Visiting the Museum of Modern Art (MoMA) was the highlight of my recent New York City trip. I was especially looking forward to seeing an exhibit called “What was Good Design? MoMA’s Message 1944-56,” a presentation of over 100 objects from the Museum’s design collection. These objects include ordinary household items such as a broom, a rake, a coffeemaker and Tupperwere, as well as tools, furnishings etc.
MoMA played an important role in promoting a “Good Design” concept that emerged in the 1930s and continued its development into mid century era. The “Good Design” concept represents the objects that are simple, functional, truth to materials, yet appealing to your eyes.

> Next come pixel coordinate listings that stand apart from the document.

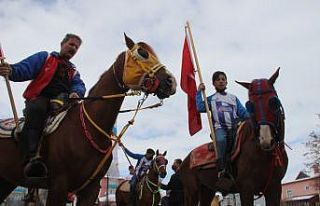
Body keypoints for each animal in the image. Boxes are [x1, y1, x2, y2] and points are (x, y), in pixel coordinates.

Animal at [180, 68, 288, 205]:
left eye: (274, 101)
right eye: (250, 105)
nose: (266, 140)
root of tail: (186, 160)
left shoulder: (274, 187)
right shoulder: (246, 188)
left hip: (207, 191)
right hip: (191, 191)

MoMA promoted such concept through a series of five “What is Good Design?” exhibition between 1950-1955, as well as various competitions such as “Printed Textiles for the Home” (1946), “International Competition for Low-Cost Furniture” (1948) and “New Lamps” (1950).
The exhibit includes iconic mid century modern furniture pieces by Charles and Ray Eames, Eero Saarinen and Hans Wegner; lighting by George Nelson, textiles by Alexander Girard; dinnerware by Russell Wright; and numerous other familiar objects including kitchen tools, small appliances, a fishing rod, and even an ax! The exhibition is currently running through November 30, 2009. It is well worth a visit along with other great exhibitions.